As ondas, de Virginia Woolf - interlúdio VII

Tomaz Tadeu | Virginia Woolf - Publicado na categoria Palavra da Editora em 27/01/2021


Até o lançamento de As Ondas, previsto para o primeiro semestre de 2021, publicaremos, semanalmente, os nove trechos que Virginia chamava, em seu diário, de “interlúdios”, nos quais uma voz narrativa descreve o movimento do sol desde a madrugada até o anoitecer e uma série de eventos associados a cada um de seus estados. A tradução é de Tomaz Tadeu.


interlúdio VII

O sol agora declinara mais no céu. As ilhas de nuvem tinham adquirido densidade e passavam pela frente do sol de modo que as rochas de repente ficavam negras, e o tremulante cardo-marinho perdia seu azul e virava prata, e as sombras se enfunavam como roupas cinza sobre o mar. As ondas não visitavam mais as poças distantes nem chegavam à linha preta pontilhada que se estendia, irregularmente traçada, sobre a praia. A areia era de um branco perolado, lisa e reluzente.

Os pássaros mergulhavam e circulavam alto no ar. Alguns se precipitavam nos sulcos do vento e mudavam de direção fatiando-os transversalmente como se fossem um único corpo fracionado em mil tiras. Os pássaros caíam como uma rede, aterrizando na copa das árvores. Aqui um pássaro, tomando sozinho seu rumo, bateu asas em direção ao charco e pousou solitário num mourão branco, abrindo e fechando as asas.

No jardim algumas pétalas tinham caído. Elas se estendiam em forma de concha sobre a terra. A folha morta não se sustentava mais em sua haste, mas tinha sido soprada, ora rolando, ora parando, na direção de algum caule. A mesma onda de luz passava pelo meio de todas as flores com repentina pompa e circunstância como uma barbatana que fendesse o espelho verde de um lago. De vez em quando alguma rajada rasa e magistral de vento levantava e assentava as inumeráveis folhas e então, à medida que o vento enfraquecia, cada folha recobrava sua identidade. As flores, inflamando seus brilhantes discos sob o sol, se desviavam de sua luz quando o vento as sacudia, e então algumas corolas pesadas demais para se reerguerem se curvavam levemente.

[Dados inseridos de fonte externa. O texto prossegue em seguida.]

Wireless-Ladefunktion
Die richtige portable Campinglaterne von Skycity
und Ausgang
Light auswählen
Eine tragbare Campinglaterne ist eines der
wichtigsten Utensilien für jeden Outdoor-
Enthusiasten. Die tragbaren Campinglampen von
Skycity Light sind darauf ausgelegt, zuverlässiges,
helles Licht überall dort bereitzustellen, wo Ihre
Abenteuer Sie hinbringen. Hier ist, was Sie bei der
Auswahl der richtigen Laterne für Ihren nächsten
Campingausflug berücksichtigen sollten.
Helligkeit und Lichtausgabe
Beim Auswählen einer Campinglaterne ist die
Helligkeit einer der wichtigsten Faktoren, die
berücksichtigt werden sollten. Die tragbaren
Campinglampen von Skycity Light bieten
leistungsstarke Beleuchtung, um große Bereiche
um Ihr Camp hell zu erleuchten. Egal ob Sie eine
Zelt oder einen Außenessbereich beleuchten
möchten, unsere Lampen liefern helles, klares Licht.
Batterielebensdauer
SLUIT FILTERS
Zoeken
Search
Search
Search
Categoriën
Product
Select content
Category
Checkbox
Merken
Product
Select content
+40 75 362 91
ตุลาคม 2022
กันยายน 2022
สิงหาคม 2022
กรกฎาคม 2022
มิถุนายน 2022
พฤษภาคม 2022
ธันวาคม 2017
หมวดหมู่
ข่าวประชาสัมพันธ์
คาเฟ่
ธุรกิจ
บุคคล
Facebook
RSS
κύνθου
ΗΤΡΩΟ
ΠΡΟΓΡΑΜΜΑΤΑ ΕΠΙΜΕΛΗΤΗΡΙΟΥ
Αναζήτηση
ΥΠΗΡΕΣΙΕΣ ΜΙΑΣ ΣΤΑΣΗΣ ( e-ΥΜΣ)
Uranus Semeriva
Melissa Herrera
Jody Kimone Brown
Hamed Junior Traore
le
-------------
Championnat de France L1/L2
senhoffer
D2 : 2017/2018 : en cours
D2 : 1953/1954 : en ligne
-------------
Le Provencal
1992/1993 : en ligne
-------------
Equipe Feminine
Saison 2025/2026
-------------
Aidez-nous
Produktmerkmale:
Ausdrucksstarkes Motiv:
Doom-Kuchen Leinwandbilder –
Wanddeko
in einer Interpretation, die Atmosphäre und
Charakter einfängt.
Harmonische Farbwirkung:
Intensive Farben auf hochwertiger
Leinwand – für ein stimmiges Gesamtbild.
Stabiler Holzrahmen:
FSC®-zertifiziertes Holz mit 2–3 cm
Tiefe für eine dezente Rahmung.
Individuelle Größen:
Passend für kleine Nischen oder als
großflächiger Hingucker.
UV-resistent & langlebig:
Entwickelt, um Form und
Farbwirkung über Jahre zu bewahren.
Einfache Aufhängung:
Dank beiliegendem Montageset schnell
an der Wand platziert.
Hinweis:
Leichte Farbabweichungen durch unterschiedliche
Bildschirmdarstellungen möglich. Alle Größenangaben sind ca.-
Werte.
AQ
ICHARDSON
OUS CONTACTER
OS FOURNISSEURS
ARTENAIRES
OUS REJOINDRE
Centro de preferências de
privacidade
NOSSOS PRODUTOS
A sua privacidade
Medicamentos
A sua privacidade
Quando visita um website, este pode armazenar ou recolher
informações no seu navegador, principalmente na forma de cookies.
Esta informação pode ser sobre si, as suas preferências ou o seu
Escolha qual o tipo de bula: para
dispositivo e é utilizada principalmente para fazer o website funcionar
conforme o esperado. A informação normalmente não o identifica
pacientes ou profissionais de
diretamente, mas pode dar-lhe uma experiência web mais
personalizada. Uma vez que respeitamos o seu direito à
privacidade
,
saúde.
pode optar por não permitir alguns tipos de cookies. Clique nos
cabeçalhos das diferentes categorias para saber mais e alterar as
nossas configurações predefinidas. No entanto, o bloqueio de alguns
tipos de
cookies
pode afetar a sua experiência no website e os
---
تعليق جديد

O sol da tarde aquecia os campos, despejava azul nas sombras e avermelhava o trigo. Um lustre intenso se assentava como laca sobre os campos. Uma carroça, um cavalo, um bando de gralhas – qualquer coisa que se movesse ficava envolta em ouro. Se uma vaca movesse uma perna ela provocava ondulações de ouro rubro, e seus chifres pareciam raiados de luz. Tufos loiros de trigo espalhavam-se por sobre as sebes, raspados das carroças felpudas que vinham das campinas, arriadas e parecendo primevas. As nuvens, com seu cume redondo, nunca se encolhiam ao rolarem pelo céu, conservando cada átomo de sua rotundidade. Agora, enquanto passavam, capturaram um vilarejo inteiro no arremesso de sua rede e, tendo passado, deixaram-no novamente livre. Muito longe no horizonte, por entre os milhões de grãos de poeira cinza-azulado, ardia uma vidraça, ou se erguia a linha solitária de um campanário ou de uma árvore.

As cortinas vermelhas e as persianas brancas se enfunavam e se desenfunavam, batendo contra o canto da janela, e a luz que entrava desigualmente, conforme a batida e a amplitude da ondulação, carregava algum matiz marrom, e algum abandono, enquanto penetrava em lufadas pelas cortinas ondulantes. Aqui acastanhava um armário, ali avermelhava uma cadeira, acolá fazia a janela oscilar ao lado do jarro verde.

Tudo, por um instante, tremeluzia e se dobrava, como se uma grande mariposa planando pelo quarto tivesse sombreado a imensa solidez das mesas e cadeiras com asas vacilantes.